▶ [WRITTEN REQUEST A]:
Print the part of the PatchHound scalability issue starting with "Make PatchHound production-ready" and going on through "code as possible.", with no changes to its wording.

▶ [DOCUMENT]:
Skip to content

feat: Scalability — SaaS multi-tenant architecture with Azure as first cloud #22

@FrodeHus

Description

@FrodeHus

Goal

Make PatchHound production-ready for SaaS multi-tenant deployments. Target scale: many tenants, each with up to ~10k devices and ~50k vulnerability records, with the architecture remaining correct and safe under horizontal scaling.

Azure is the first supported cloud. The self-hosted path (docker-compose / on-premises container runtime) remains a first-class supported deployment option alongside Azure, sharing as much application-level code as possible.


Current state

Area Current behaviour Problem
Ingestion pipeline GetAllPagesAsync accumulates all pages in a single in-memory List<T> before processing (up to MaxPages = 1000) Memory spike per large tenant; not safe at scale
Worker concurrency safety Only EnrichmentWorker has a DB-level compare-and-swap lease. IngestionWorker, SlaCheckWorker, WorkflowWorker, ApprovalExpiryWorker, ScanSchedulerWorker, RemediationAiWorker have no distributed lease Running two worker instances causes double-processing (duplicate ingestion runs, duplicate SLA notifications, double approval expiry)
Ingestion dispatch Ingestion runs are triggered by a 1-minute poll loop in IngestionWorker evaluating every TenantSourceConfiguration cron schedule All tenant ingestion jobs contend on the same single worker; no backpressure; no dead-letter; no retry on partial failure
Redis StackExchange.Redis is referenced and registered but has zero injection sites — it is wired up but never used Prepared infrastructure with no active functionality
SignalR backplane AddSignalR() with no backplane. Multi-instance API deployments would silently drop notifications for users connected to a different instance API cannot be safely scaled horizontally
Rate limiting PartitionedRateLimiter with FixedWindowRateLimiter — in-process only Rate limit is per-instance, not per-user across the cluster
DB migration race MigrateAsync runs at startup in every API replica with a retry loop Concurrent replicas race on migration; no distributed lock guards this
Observability Zero Application Insights, OpenTelemetry, or structured telemetry packages. Built-in ILogger<T> only No distributed tracing, no metrics, no alerting surface
IaC infra/ directory exists with the correct structure (modules/control-plane, modules/shared, modules/stamp, stacks/azure, stacks/selfhosted, params/dev, params/prod) but all directories are empty No deployable infrastructure definition

Scope

This issue covers three work streams that should be implemented together or in close sequence:


1. Ingestion pipeline — Azure Service Bus + streaming

Replace the in-process poll-and-accumulate ingestion model with a queue-backed streaming model.

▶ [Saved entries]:

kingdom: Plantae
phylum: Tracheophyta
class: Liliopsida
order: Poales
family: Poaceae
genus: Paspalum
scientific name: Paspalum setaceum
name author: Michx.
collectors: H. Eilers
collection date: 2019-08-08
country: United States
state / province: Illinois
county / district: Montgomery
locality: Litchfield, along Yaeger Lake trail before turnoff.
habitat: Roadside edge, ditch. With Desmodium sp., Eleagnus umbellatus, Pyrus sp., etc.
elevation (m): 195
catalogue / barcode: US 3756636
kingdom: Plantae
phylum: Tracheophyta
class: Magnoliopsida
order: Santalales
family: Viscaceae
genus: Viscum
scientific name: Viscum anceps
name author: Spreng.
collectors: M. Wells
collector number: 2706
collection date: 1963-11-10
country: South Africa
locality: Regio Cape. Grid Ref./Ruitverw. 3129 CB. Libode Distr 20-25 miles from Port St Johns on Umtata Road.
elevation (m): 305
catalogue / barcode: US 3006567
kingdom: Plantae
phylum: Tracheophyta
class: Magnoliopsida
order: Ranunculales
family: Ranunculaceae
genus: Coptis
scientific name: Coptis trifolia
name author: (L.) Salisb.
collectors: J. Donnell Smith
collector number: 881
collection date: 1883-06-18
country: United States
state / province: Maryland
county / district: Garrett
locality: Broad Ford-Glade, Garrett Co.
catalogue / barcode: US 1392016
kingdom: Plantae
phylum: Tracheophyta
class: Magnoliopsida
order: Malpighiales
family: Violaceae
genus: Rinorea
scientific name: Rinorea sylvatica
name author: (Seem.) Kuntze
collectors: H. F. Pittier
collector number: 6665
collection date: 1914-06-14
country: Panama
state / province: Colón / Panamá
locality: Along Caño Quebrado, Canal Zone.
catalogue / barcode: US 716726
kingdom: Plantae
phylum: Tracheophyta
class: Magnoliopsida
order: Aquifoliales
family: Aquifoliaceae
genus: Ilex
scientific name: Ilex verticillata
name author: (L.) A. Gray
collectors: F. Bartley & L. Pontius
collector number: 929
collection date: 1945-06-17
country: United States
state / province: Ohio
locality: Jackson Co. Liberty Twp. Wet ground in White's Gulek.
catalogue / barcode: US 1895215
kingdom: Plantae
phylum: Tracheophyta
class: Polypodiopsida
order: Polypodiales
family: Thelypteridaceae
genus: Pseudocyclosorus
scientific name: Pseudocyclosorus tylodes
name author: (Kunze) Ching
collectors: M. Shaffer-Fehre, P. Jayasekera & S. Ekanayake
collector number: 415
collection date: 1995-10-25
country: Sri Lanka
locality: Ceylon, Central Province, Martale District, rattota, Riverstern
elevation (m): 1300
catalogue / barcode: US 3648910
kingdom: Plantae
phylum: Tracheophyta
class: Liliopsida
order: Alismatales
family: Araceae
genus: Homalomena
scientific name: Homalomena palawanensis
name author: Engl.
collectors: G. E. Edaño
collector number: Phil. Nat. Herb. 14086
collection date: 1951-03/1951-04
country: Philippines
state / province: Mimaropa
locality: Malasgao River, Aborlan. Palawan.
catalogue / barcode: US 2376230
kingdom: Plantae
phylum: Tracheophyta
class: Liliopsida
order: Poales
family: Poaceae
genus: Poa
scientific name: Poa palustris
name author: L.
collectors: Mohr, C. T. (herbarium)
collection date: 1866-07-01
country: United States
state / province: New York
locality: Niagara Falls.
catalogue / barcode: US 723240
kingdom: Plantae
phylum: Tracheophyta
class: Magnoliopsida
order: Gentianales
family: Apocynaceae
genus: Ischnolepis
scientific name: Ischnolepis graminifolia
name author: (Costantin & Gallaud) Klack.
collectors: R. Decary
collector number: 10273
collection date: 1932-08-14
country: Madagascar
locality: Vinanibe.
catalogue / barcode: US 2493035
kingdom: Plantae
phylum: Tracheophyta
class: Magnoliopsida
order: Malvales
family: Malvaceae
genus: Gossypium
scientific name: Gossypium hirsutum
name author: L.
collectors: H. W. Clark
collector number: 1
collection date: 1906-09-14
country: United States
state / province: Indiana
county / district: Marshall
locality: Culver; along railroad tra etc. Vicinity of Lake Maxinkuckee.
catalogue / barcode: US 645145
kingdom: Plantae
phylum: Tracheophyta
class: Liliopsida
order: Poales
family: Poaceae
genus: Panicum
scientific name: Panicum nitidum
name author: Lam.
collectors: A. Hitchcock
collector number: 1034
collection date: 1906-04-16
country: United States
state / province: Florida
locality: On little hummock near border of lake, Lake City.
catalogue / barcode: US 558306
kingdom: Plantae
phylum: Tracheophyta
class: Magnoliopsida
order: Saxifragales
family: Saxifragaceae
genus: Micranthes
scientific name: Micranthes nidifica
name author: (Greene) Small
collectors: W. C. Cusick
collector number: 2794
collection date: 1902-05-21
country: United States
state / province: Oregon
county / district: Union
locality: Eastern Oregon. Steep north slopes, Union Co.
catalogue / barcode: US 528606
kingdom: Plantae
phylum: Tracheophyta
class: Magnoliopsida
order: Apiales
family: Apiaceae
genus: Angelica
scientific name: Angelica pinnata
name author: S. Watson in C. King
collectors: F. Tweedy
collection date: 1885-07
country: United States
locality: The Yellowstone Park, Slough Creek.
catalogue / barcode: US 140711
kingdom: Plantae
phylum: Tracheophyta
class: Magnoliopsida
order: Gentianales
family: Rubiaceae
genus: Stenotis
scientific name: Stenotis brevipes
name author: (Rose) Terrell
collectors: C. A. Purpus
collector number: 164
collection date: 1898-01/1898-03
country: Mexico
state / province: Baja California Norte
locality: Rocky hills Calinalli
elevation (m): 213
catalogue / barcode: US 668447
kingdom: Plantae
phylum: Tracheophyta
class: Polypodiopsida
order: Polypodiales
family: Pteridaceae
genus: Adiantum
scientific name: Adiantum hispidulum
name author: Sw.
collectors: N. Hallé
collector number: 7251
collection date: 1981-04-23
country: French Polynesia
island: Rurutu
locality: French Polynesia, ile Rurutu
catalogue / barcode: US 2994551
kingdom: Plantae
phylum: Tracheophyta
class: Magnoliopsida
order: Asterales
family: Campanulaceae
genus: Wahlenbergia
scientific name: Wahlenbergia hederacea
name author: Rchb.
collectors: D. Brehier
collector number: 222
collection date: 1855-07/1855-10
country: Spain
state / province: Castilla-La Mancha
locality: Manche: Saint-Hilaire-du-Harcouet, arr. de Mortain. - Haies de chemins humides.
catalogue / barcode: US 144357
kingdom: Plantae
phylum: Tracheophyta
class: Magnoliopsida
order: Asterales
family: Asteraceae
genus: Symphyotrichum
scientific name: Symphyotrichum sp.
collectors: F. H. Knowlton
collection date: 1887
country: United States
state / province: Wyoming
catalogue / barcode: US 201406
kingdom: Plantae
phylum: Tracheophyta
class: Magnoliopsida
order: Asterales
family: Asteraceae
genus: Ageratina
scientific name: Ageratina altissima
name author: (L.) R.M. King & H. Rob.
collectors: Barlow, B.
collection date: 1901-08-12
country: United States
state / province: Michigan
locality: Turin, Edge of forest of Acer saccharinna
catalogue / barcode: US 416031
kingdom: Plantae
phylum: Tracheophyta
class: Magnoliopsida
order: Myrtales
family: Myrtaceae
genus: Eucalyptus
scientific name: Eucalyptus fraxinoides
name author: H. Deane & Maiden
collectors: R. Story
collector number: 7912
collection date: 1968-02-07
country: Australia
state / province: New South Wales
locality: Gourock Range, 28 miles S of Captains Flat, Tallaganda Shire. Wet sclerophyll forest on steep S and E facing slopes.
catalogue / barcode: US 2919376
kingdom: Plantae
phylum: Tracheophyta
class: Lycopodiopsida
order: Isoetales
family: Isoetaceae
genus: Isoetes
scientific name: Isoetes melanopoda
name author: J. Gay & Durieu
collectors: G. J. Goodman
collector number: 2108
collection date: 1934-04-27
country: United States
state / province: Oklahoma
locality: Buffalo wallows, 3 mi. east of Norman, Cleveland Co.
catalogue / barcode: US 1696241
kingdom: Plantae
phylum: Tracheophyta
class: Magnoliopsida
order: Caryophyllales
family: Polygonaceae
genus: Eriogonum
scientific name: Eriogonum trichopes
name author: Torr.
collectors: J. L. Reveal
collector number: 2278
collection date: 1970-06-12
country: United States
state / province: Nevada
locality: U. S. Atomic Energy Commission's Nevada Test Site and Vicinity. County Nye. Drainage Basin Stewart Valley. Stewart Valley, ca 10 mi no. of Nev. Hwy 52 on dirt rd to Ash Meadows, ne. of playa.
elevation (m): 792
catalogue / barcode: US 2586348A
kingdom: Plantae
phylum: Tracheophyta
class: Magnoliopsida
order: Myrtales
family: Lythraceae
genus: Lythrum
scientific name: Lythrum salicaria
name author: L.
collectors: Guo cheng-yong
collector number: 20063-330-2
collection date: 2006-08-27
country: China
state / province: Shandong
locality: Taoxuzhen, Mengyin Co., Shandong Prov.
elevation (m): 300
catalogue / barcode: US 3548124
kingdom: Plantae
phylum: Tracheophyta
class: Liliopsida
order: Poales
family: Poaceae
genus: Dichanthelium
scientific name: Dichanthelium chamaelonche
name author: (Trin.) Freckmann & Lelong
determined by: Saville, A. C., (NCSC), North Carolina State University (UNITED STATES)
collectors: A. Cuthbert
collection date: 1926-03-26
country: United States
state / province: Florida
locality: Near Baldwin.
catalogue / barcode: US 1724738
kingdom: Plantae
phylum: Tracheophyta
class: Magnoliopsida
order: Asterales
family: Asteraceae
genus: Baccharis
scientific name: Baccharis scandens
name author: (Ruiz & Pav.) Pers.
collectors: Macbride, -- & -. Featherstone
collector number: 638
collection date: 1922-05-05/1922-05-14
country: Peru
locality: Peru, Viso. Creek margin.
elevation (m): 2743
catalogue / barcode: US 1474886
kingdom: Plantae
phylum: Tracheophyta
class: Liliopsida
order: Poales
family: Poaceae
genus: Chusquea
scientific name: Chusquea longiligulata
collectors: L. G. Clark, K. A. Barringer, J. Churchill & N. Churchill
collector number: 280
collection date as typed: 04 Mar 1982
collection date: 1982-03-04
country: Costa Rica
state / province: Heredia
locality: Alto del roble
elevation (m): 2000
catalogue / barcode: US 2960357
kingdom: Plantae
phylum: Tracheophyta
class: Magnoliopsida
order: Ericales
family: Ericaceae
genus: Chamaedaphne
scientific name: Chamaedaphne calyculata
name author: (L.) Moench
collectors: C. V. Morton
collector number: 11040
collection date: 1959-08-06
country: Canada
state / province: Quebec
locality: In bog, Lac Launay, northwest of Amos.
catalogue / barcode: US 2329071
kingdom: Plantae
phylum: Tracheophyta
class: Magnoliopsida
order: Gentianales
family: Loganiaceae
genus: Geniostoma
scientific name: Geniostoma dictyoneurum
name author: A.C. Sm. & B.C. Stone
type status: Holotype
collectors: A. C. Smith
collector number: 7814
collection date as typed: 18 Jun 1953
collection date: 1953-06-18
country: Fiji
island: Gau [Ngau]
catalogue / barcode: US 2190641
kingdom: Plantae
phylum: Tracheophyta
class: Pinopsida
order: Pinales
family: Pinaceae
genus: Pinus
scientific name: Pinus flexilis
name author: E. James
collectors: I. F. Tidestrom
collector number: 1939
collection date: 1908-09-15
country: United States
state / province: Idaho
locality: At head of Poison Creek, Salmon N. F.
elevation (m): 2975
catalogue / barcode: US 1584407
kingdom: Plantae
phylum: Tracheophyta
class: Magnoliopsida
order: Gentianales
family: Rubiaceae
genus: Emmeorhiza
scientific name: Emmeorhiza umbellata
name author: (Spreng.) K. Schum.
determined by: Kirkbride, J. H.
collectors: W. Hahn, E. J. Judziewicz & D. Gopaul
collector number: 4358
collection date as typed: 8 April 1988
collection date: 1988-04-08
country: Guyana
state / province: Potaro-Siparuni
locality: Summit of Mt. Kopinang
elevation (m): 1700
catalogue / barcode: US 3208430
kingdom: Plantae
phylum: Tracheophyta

▶ [WRITTEN REQUEST B]:
Rewrite the collection record rows starting with the line with "order: Caryophyllales" and going on through the line with "scientific name: Baccharis scandens", changing "locality" to "site" and leaving all else as it is. Give only those lines.

▶ [FINAL RESULT A]:
Make PatchHound production-ready for SaaS multi-tenant deployments. Target scale: many tenants, each with up to ~10k devices and ~50k vulnerability records, with the architecture remaining correct and safe under horizontal scaling.

Azure is the first supported cloud. The self-hosted path (docker-compose / on-premises container runtime) remains a first-class supported deployment option alongside Azure, sharing as much application-level code as possible.

▶ [FINAL RESULT B]:
order: Caryophyllales
family: Polygonaceae
genus: Eriogonum
scientific name: Eriogonum trichopes
name author: Torr.
collectors: J. L. Reveal
collector number: 2278
collection date: 1970-06-12
country: United States
state / province: Nevada
site: U. S. Atomic Energy Commission's Nevada Test Site and Vicinity. County Nye. Drainage Basin Stewart Valley. Stewart Valley, ca 10 mi no. of Nev. Hwy 52 on dirt rd to Ash Meadows, ne. of playa.
elevation (m): 792
catalogue / barcode: US 2586348A
kingdom: Plantae
phylum: Tracheophyta
class: Magnoliopsida
order: Myrtales
family: Lythraceae
genus: Lythrum
scientific name: Lythrum salicaria
name author: L.
collectors: Guo cheng-yong
collector number: 20063-330-2
collection date: 2006-08-27
country: China
state / province: Shandong
site: Taoxuzhen, Mengyin Co., Shandong Prov.
elevation (m): 300
catalogue / barcode: US 3548124
kingdom: Plantae
phylum: Tracheophyta
class: Liliopsida
order: Poales
family: Poaceae
genus: Dichanthelium
scientific name: Dichanthelium chamaelonche
name author: (Trin.) Freckmann & Lelong
determined by: Saville, A. C., (NCSC), North Carolina State University (UNITED STATES)
collectors: A. Cuthbert
collection date: 1926-03-26
country: United States
state / province: Florida
site: Near Baldwin.
catalogue / barcode: US 1724738
kingdom: Plantae
phylum: Tracheophyta
class: Magnoliopsida
order: Asterales
family: Asteraceae
genus: Baccharis
scientific name: Baccharis scandens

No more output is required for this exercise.